**Alıntı**:

Dinî eğitim niçin ve nasıl verilmeli?

A -
A +
Doç Dr. Mustafa Şeker
Yıldız Teknik Üniversitesi Eğitim Fakültesi
sekeroglu2003@gmail.com
 
 
Din eğitim konusunun mutlak bir ihtiyaç olduğunun altı çizilirken nasıl ve hangi kriterlere göre verileceği de en az bunun kadar ehemmiyetli bir mevzudur. Dinî eğitimde öncelikle edep öğretilmelidir. Çocukların önüne model şahsiyetler konmalıdır ve ödül-mükâfat mekanizmalarının işletilmesinde denge faktörüne dikkat edilmelidir.
 
Ülkemizde din eğitimi konusunda çeşitli faaliyetler yürütülmektedir. Fakat din öğretiminde alınan tedbirler, “problem çıkarmayan insan yetiştirme” refleksinden kaynaklansa gerek, çoğunlukla yüzeysel kalmıştır.
 
İnsan ruhuna hitap eden bir eğitim, cemiyet için de elzemdir.
 
Yaz aylarına doğru girerken ebeveynlerin arayış içerisinde girdiği en önemli konuların başında “Çocuğuma nasıl bir dinî eğitim aldırsam?” sorusu gelmektedir. Bu konuda aileler kadar nesli koruma sorumluluğu bulunan devletimiz de gerekli tedbirlere kafa yormaktadır.

**Talimat A**: Listede "modes and control logic adjustable per" ifadesinin geçtiği satırdan başlayıp listenin son satırına kadar, iki uç dahil, tüm satırları olduğu gibi yazdır.

**Veriler**:
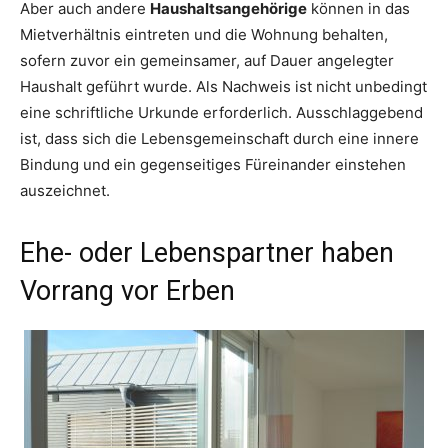
Aber auch andere
Haushaltsangehörige
können in das
Mietverhältnis eintreten und die Wohnung behalten,
sofern zuvor ein gemeinsamer, auf Dauer angelegter
Haushalt geführt wurde. Als Nachweis ist nicht unbedingt
eine schriftliche Urkunde erforderlich. Ausschlaggebend
ist, dass sich die Lebensgemeinschaft durch eine innere
Bindung und ein gegenseitiges Füreinander einstehen
auszeichnet.
Ehe- oder Lebenspartner haben
Vorrang vor Erben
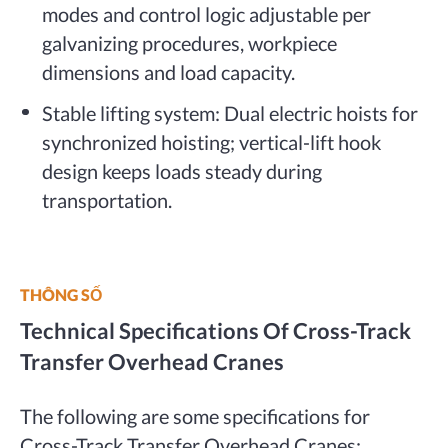
modes and control logic adjustable per
galvanizing procedures, workpiece
dimensions and load capacity.
Stable lifting system: Dual electric hoists for
synchronized hoisting; vertical-lift hook
design keeps loads steady during
transportation.
THÔNG SỐ
Technical Specifications Of Cross-Track
Transfer Overhead Cranes
The following are some specifications for
Cross-Track Transfer Overhead Cranes:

**Talimat B**: Din eğitimi yazısında "Din eğitim konusunun" ile başlayıp "için de elzemdir." ile biten bölümü, "cemiyet" yerine "toplum" koyarak yeniden yaz.

**Çıktı A**:
modes and control logic adjustable per
galvanizing procedures, workpiece
dimensions and load capacity.
Stable lifting system: Dual electric hoists for
synchronized hoisting; vertical-lift hook
design keeps loads steady during
transportation.
THÔNG SỐ
Technical Specifications Of Cross-Track
Transfer Overhead Cranes
The following are some specifications for
Cross-Track Transfer Overhead Cranes:

**Çıktı B**:
Din eğitim konusunun mutlak bir ihtiyaç olduğunun altı çizilirken nasıl ve hangi kriterlere göre verileceği de en az bunun kadar ehemmiyetli bir mevzudur. Dinî eğitimde öncelikle edep öğretilmelidir. Çocukların önüne model şahsiyetler konmalıdır ve ödül-mükâfat mekanizmalarının işletilmesinde denge faktörüne dikkat edilmelidir.
 
Ülkemizde din eğitimi konusunda çeşitli faaliyetler yürütülmektedir. Fakat din öğretiminde alınan tedbirler, “problem çıkarmayan insan yetiştirme” refleksinden kaynaklansa gerek, çoğunlukla yüzeysel kalmıştır.
 
İnsan ruhuna hitap eden bir eğitim, toplum için de elzemdir.